## WORK INSTRUCTION A
In the first paragraph of the piece titled "A Shit Stain," list each contrast the narrator draws between their own illness and W.'s.
## WORK INSTRUCTION B
Carry on the piece titled "A Shit Stain" past its last sentence.

=== PASSAGE ===

A Shit Stain

W. is ill and so am I. But W. will never believe I am as ill as he is. I haven’t moved from my sofa in three days; he hasn’t moved from his in a week. I’ve done little but watch DVDs; he hasn’t been able to muster the concentration necessary to watch a DVD. I’ve lost my appetite, but W has forgotten he ever had an appetite. And above all, I’m capable of writing, ‘I’ve lost my appetite’, whereas W. hasn’t touched a keyboard for a week. ‘Even your illnesses are affectations’, says W.

In his illness, W. has been thinking only of his failure. ‘What have you been thinking about?’, he asks me, ‘celebrity gossip?’ Night and day, W. has been pondering why he has accomplished so little. ‘What have you been pondering?’, he asks, ‘what you’re going to make me say on your stupid blog?’ W. has decided I have no real sense of failure. ‘Even your sense of failure is a sham’, he says.

=== DATA ===

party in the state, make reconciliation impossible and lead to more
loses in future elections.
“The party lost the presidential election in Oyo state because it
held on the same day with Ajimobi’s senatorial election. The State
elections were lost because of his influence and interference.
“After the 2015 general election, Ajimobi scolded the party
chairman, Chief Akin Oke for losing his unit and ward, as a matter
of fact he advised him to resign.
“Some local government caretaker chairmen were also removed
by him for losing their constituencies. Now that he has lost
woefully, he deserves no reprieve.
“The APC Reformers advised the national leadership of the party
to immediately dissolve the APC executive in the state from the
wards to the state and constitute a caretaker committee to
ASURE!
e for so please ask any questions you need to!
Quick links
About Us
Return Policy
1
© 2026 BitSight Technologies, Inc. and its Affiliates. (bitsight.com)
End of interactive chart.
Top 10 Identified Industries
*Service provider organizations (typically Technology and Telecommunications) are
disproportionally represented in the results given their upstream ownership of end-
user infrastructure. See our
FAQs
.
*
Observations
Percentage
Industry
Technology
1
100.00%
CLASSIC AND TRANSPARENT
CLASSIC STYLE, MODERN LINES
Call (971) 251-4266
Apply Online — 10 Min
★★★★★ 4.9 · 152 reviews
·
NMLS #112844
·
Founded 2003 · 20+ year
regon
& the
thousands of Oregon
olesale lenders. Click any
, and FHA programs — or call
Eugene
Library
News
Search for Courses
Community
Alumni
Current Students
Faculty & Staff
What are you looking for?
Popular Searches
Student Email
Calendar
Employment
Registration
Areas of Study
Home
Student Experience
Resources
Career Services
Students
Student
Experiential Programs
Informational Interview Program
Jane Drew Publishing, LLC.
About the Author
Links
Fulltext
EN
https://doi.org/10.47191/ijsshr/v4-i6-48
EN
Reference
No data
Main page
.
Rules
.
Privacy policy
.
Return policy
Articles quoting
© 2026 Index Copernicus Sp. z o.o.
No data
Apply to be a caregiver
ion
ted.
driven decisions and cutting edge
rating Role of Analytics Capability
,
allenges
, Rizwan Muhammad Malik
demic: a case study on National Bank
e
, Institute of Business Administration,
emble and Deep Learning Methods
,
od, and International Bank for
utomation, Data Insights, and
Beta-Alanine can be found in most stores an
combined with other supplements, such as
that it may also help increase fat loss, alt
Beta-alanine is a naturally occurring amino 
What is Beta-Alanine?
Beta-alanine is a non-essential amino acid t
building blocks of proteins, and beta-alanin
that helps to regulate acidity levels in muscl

===

## FINAL ANSWER A
- The narrator hasn't moved from their sofa in three days, while W. hasn't moved from his in a week.
- The narrator has done little but watch DVDs, while W. hasn't been able to concentrate enough to watch one.
- The narrator has lost their appetite, while W. has forgotten he ever had one.
- The narrator is able to write "I've lost my appetite," while W. hasn't touched a keyboard for a week.

## FINAL ANSWER B
If he were to watch a DVD in his illness, says W., it would undoubtedly be Satantango. ‘Seven and a half hours, all in one sitting.’ I tell him I watched In Her Shoes. ‘It was really good. I like romantic comedies.’ Next up, Hulk. ‘An old favourite.’

W., who is really ill, as opposed to what he calls my fake illness, has been ill continuously over the past few months. For brief periods, his symptoms withdraw, allowing him to go into the office. I, who caught my illness from W. in the first place have also been ill off and on, but it is only intermittent, says W. ‘You’re basically healthy. Robust in your idiocy.’

‘You don’t know what it means to be ill, night and day. Like Kafka. Like Blanchot.’ W.’s illness is grand, mine is petty. His draws him closer to the masters, mine only reveals how far from them I have ever been. ‘What amazes me,’ says W., ‘is how they could ever write a line.’ W., in his illness, can write nothing. He rises early each morning in the hope he might accomplish something, but every day he is confronted by his own inability. Even the small task of writing our abstract is beyond him.

Has he, in his illness, heard the rumbling of bare existence?, I ask W. He says he thinks he hears it night and day, or it might only be me talking about celebrity gossip. Am I his Eckermann, or his Boswell? I ask W. He says I’m his ape, and, remembering Benjamin on Max Brod, that I’m a question mark in the margin of his life. Well, more like an exclamation mark, says W., or a shit stain.